> **Page text**:
== == ==

Always provide the full absolute path to your Lustre sub-directories. Do not rely on a symbolic link from your home directory.

For these and other general best practices, see http://www.nas.nasa.gov/hecc/support/kb/lustre-best-practices_226.html

Software

Software resides in /apps which is an NFS file system mounted on all nodes:

/apps/ Description Comment
chpc/ Application codes supported by CHPC (See below)
compilers/ Compilers, other programming languages and development tools
libs/ Libraries
scripts/ Modules and other environment setup scripts
tools/ Miscellaneous software tools
user/ Code installed by a user research programme Not supported by CHPC.

Application Codes Scientific Domains

/apps/chpc/ Scientific Domain
astro/ Astrophysics & Cosmology
bio/ BioInformatics
chem/ Chemistry
compmech/ Mechanics
cs/ Computer Science
earth/ Earth
image/ Image Processing
material Material Science
phys/ Physics
space/ Space

Modules

CHPC uses the GNU modules utility, which manipulates your environment, to provide access to the supported software in /apps/.

== == ==

Data entries
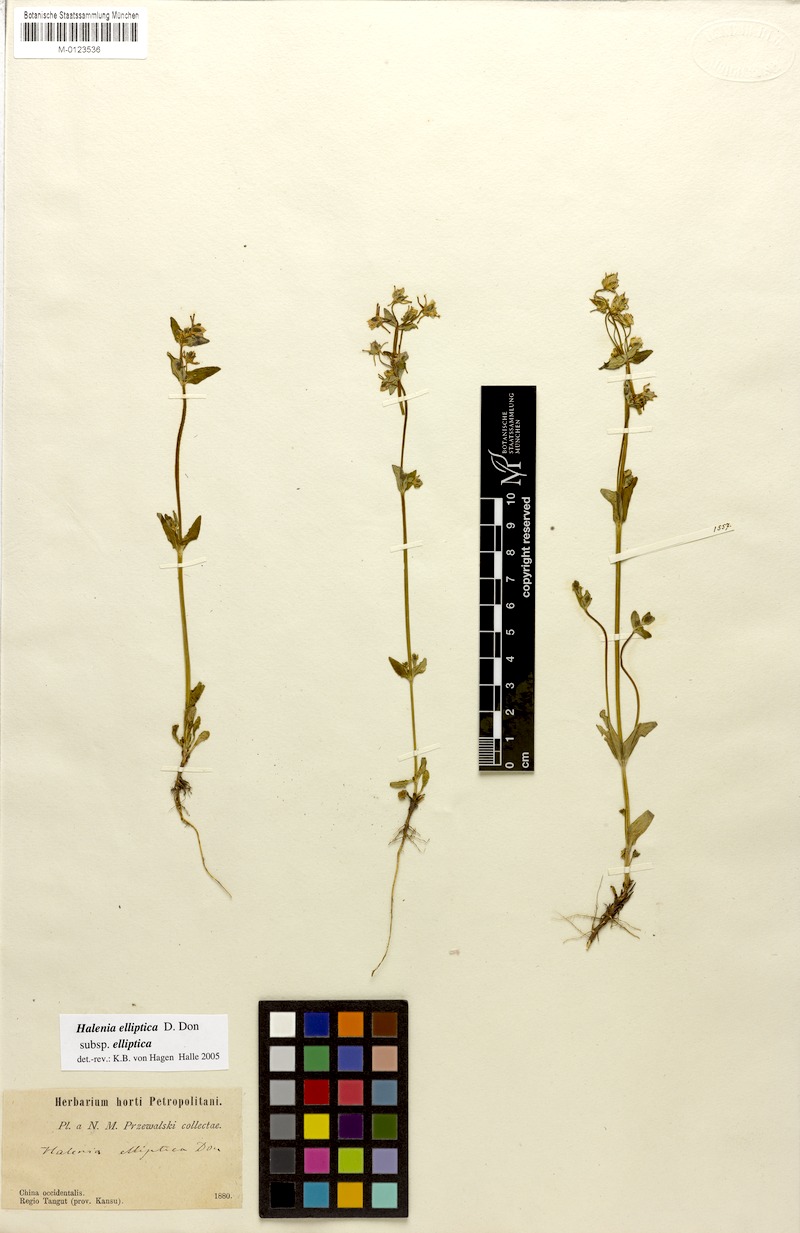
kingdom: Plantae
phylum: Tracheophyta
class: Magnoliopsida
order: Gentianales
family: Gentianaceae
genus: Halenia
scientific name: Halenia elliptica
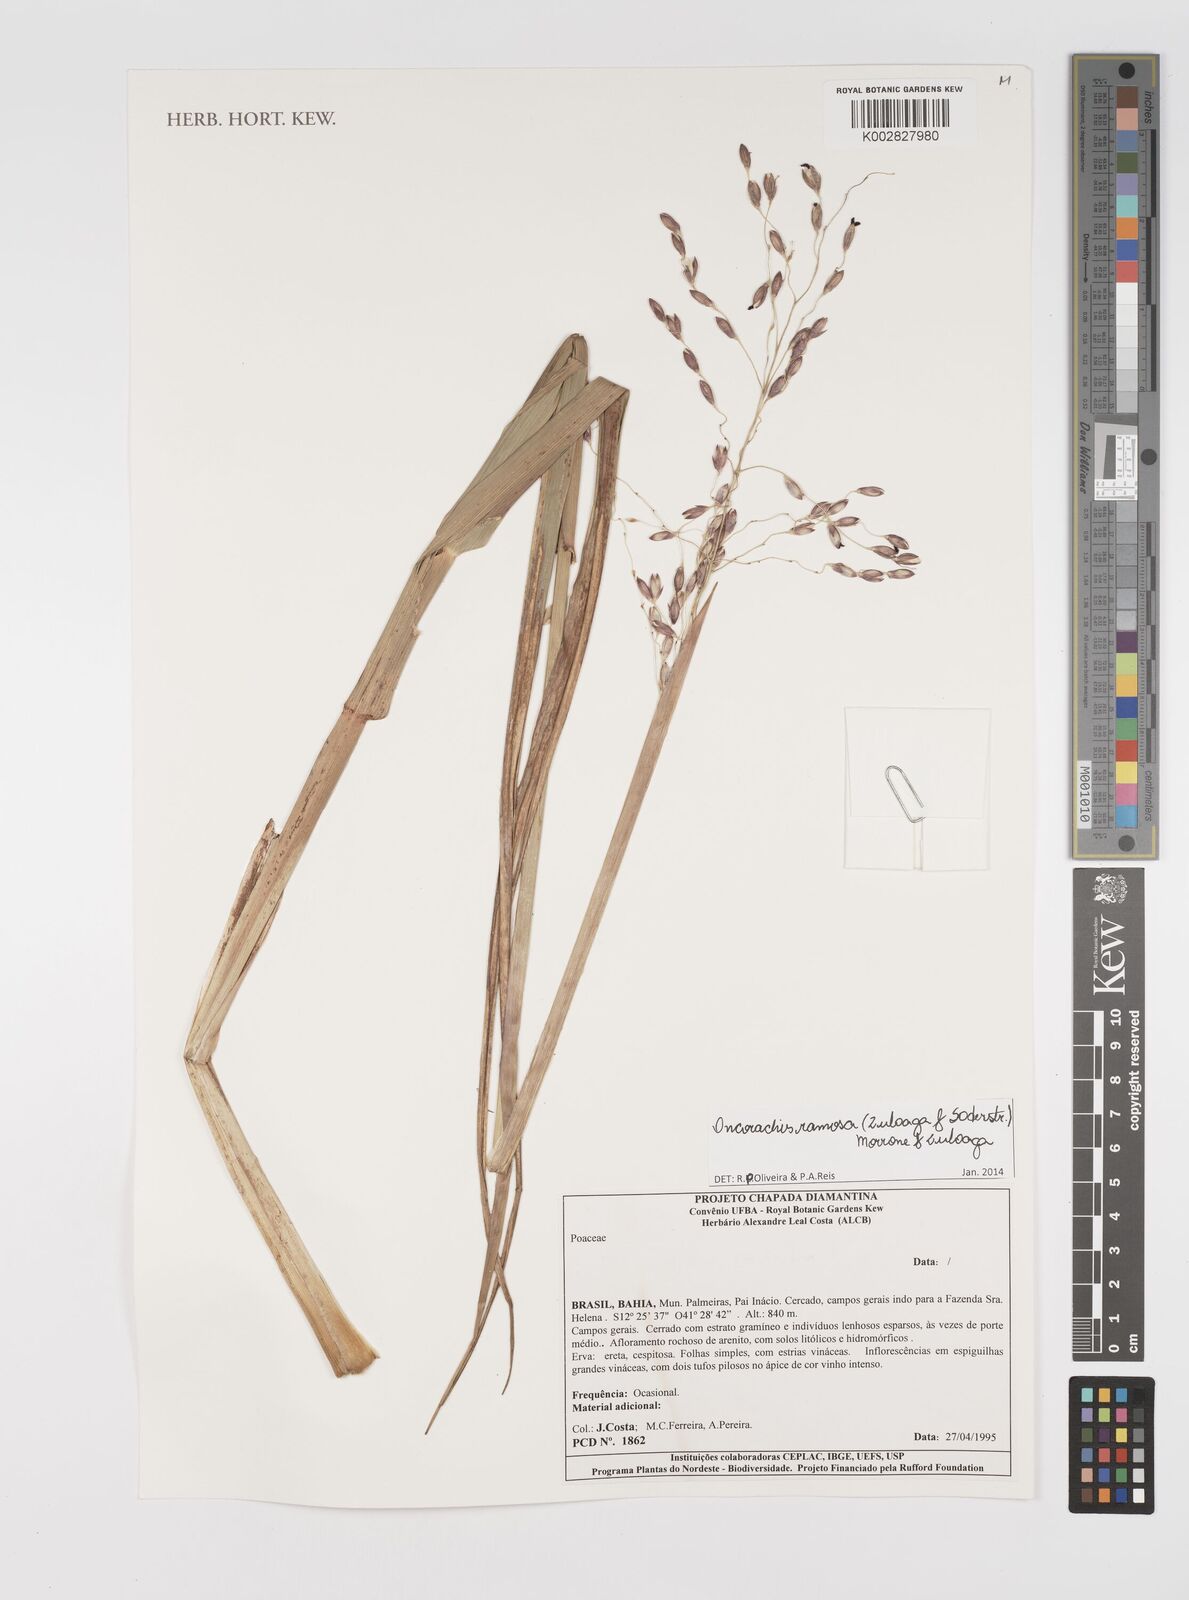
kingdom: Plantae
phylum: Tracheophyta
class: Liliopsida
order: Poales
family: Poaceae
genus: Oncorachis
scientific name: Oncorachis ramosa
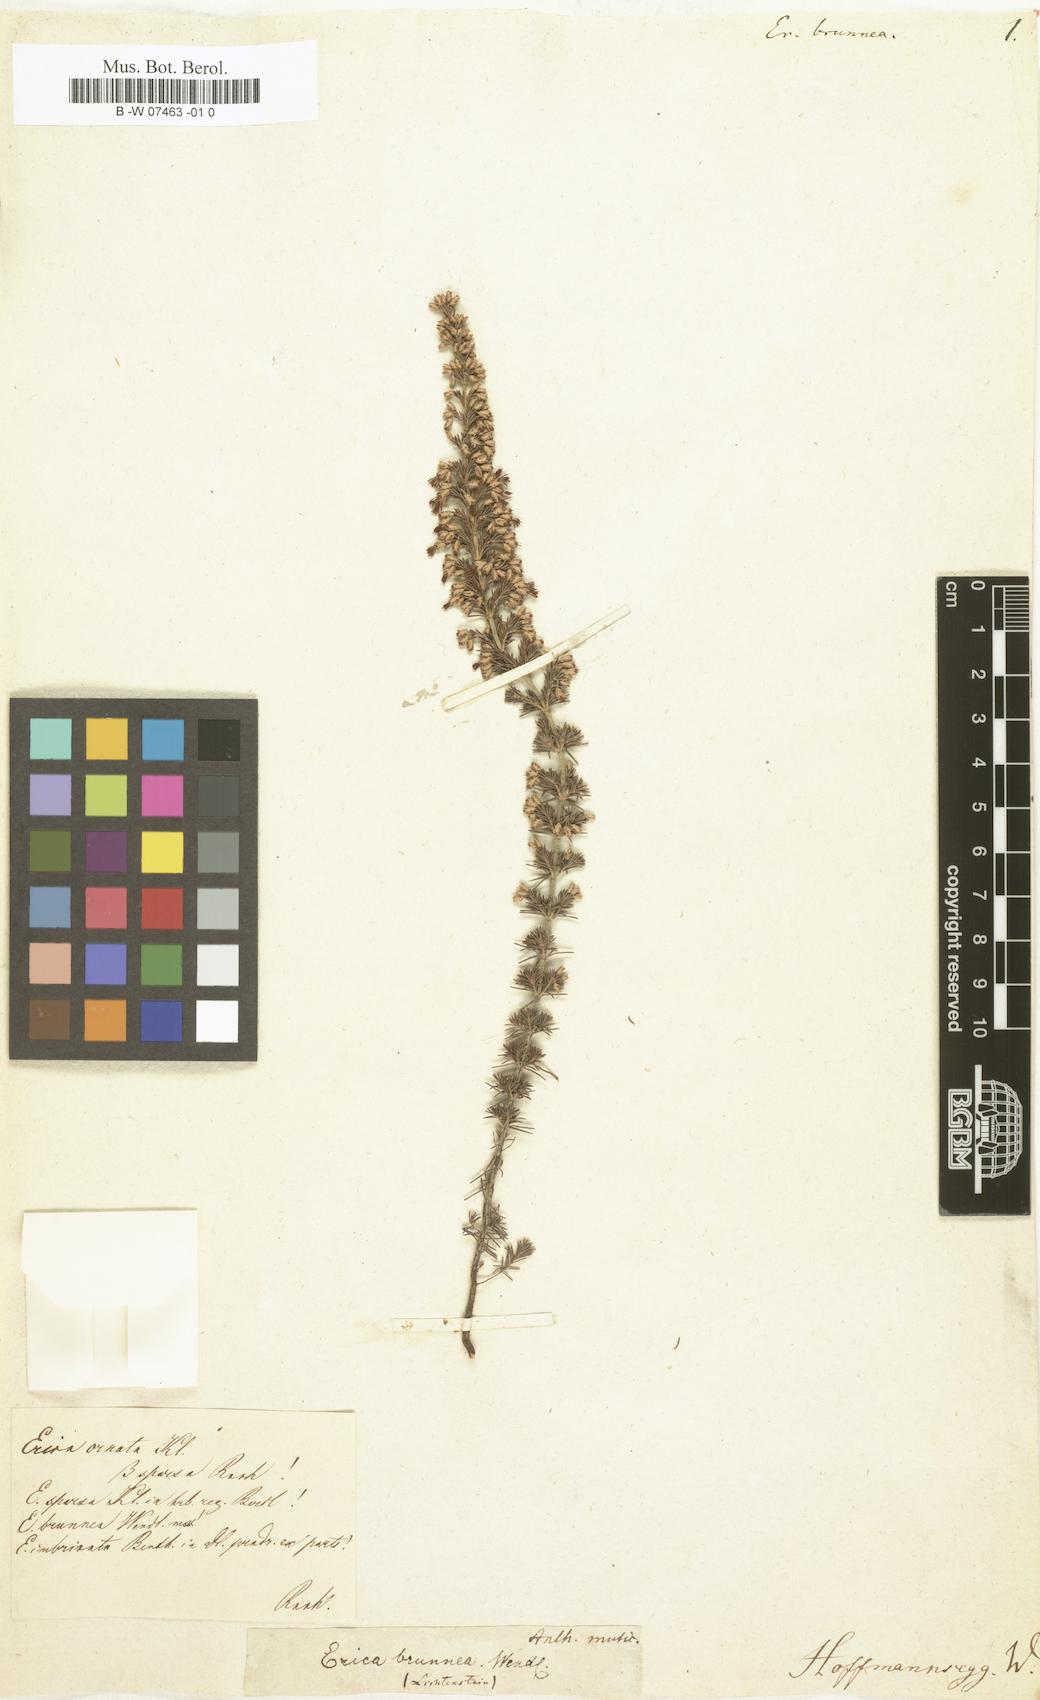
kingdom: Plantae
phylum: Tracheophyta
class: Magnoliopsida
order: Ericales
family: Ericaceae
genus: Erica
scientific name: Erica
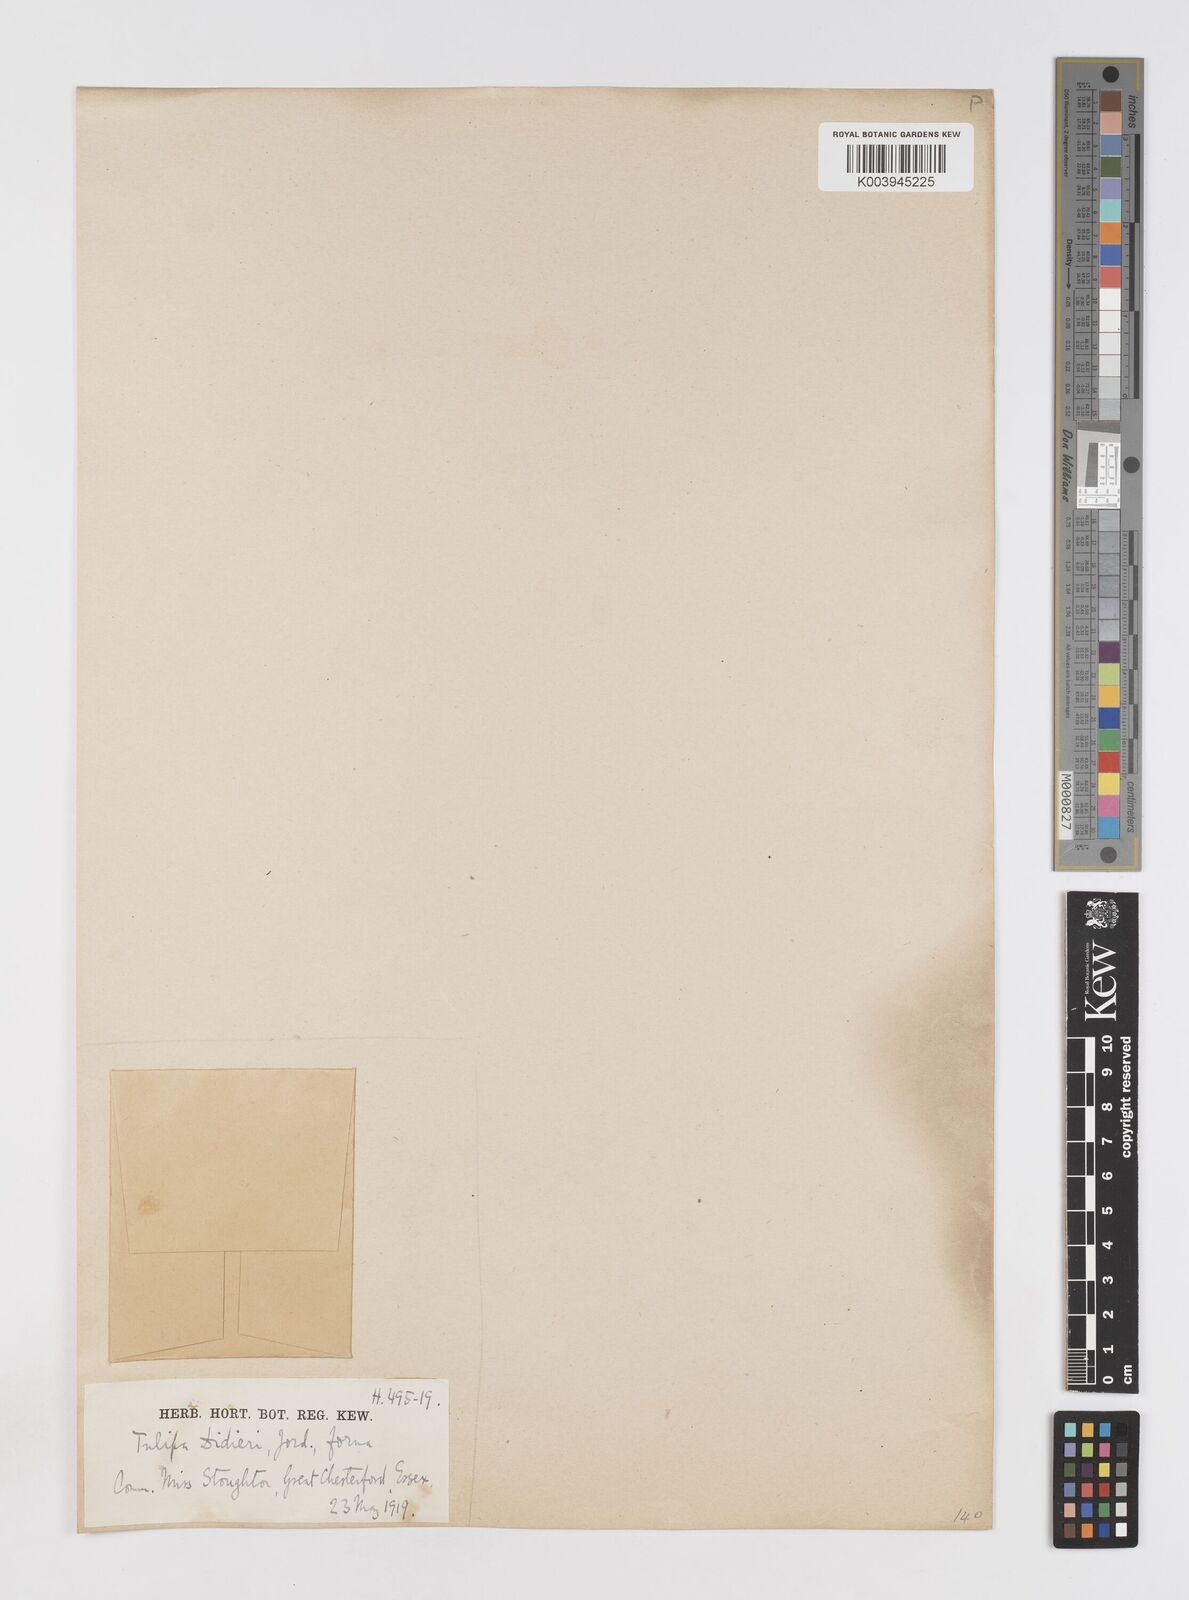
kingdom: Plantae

== == ==

> **Requests**:
1. Rewrite the cluster software notes between "For these and" and "supported by CHPC.", inclusive, putting "network" in place of "NFS".
2. Pick up the cluster software notes after their last sentence and write what comes next.

> **Exercise responses**:
1.
For these and other general best practices, see http://www.nas.nasa.gov/hecc/support/kb/lustre-best-practices_226.html

Software

Software resides in /apps which is an network file system mounted on all nodes:

/apps/ Description Comment
chpc/ Application codes supported by CHPC (See below)
compilers/ Compilers, other programming languages and development tools
libs/ Libraries
scripts/ Modules and other environment setup scripts
tools/ Miscellaneous software tools
user/ Code installed by a user research programme Not supported by CHPC.

2.
Each of the major CHPC applications has a modulefile that sets, unsets, appends to, or prepends to environment variables such as $PATH, $LD_LIBRARY_PATH, $INCLUDE, $MANPATH for the specific application. Each modulefile also sets functions or aliases for use with the application. You need only to invoke a single command to configure the application/programming environment properly. The general format of this command is:

module load <module_name>

where <module_name> is the name of the module to load. It also supports Tab-key completion of command parameters.

For a list of available modules:

module avail

The module command may be abbreviated and optionally be given a search term, eg.:

module ava chpc/open

Or, more flexibly, you can pipe stderr to grep, and search for a phrase, such as mpi:

module avail 2>&1 | grep mpi

To see a synopsis of a particular modulefile's operations:

module help <module_name>

To see currently loaded modules:

module list

To remove a module:

module unload <module_name>

To remove all modules:

module purge

To search for a module name or part of a name

module-search  partname  

After upgrades of software in /apps/, new modulefiles are created to reflect the changes made to the environment variables.

Disclaimer: Codes in /apps/user/ are not supported by the CHPC and the TE for each research programme is required to create the appropriate module file or startup script.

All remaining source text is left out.